Chen Songnan, Tang Mengxia, Kan Jiangming
J Opt Soc Am A Opt Image Sci Vis. 2019 Oct 1;36(10):1709-1718. doi: 10.1364/JOSAA.36.001709.
We propose an encoder-decoder with densely convolutional networks model to recover the depth information from a single RGB image without the need for depth sensors. The encoder part serves to extract the most representative information from the original data through a series of convolution operations and to reduce the resolution of the spatial input feature. We use the decoder section to produce an upsampling structure that improves the output resolution. Our model is trained from scratch, without any special tuning process, and uses a new optimization function to adaptively learn the rate.

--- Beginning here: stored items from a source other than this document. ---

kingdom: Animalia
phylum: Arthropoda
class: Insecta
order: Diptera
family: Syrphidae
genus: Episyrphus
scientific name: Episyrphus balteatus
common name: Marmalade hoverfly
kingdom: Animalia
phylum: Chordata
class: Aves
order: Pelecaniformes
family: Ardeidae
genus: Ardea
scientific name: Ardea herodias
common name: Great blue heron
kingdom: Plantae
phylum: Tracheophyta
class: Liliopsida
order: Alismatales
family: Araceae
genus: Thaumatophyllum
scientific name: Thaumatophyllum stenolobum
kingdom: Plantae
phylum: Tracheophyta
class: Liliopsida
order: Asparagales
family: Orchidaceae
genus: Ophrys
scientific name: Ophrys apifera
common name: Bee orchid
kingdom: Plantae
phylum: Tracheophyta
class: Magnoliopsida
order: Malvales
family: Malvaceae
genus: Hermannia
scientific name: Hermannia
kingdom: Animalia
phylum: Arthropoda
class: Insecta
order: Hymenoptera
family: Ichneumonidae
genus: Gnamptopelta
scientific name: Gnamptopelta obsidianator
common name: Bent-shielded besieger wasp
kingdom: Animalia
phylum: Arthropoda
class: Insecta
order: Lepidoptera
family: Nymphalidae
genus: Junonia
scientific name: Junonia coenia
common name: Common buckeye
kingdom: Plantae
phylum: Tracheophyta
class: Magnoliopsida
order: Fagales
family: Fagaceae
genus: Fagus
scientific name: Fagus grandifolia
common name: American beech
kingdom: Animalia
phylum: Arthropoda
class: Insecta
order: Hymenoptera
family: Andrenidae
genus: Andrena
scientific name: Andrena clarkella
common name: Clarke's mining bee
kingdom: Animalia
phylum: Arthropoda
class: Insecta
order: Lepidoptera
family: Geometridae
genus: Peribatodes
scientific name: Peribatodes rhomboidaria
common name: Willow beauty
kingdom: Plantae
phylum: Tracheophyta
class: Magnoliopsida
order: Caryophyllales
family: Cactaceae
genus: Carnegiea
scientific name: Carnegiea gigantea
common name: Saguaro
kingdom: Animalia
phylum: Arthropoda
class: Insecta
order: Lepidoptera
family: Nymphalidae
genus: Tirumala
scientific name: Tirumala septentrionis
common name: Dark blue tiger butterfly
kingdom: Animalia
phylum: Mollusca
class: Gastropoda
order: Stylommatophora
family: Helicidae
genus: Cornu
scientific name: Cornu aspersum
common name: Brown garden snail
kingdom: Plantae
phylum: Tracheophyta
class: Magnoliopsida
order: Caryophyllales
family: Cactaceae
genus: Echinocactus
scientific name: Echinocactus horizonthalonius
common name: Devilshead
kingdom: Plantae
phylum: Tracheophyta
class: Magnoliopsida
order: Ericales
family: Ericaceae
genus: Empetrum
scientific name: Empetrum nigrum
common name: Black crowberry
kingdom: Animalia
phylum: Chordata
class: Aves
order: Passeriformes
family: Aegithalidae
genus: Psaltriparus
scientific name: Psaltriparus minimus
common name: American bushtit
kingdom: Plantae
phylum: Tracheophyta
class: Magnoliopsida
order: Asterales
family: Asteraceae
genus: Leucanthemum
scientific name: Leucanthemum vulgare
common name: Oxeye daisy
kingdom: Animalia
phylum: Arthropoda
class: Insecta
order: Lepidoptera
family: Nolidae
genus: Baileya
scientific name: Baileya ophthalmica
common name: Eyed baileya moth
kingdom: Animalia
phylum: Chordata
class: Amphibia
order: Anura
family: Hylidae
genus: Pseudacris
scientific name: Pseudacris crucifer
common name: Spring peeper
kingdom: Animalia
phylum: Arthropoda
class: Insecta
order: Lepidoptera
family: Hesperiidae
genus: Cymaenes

We demonstrate the effectiveness of the method by evaluating both indoor and outdoor scenes, and the experimental results show that our proposed approach is more accurate than competing methods.
我们提出了一种带有密集卷积网络模型的编码器 - 解码器,用于从单张RGB图像中恢复深度信息,而无需深度传感器。编码器部分通过一系列卷积操作从原始数据中提取最具代表性的信息,并降低空间输入特征的分辨率。我们使用解码器部分来生成一个上采样结构,以提高输出分辨率。我们的模型从零开始训练,无需任何特殊的调优过程,并使用一种新的优化函数来自适应地学习速率。我们通过评估室内和室外场景来证明该方法的有效性,实验结果表明,我们提出的方法比其他竞争方法更准确。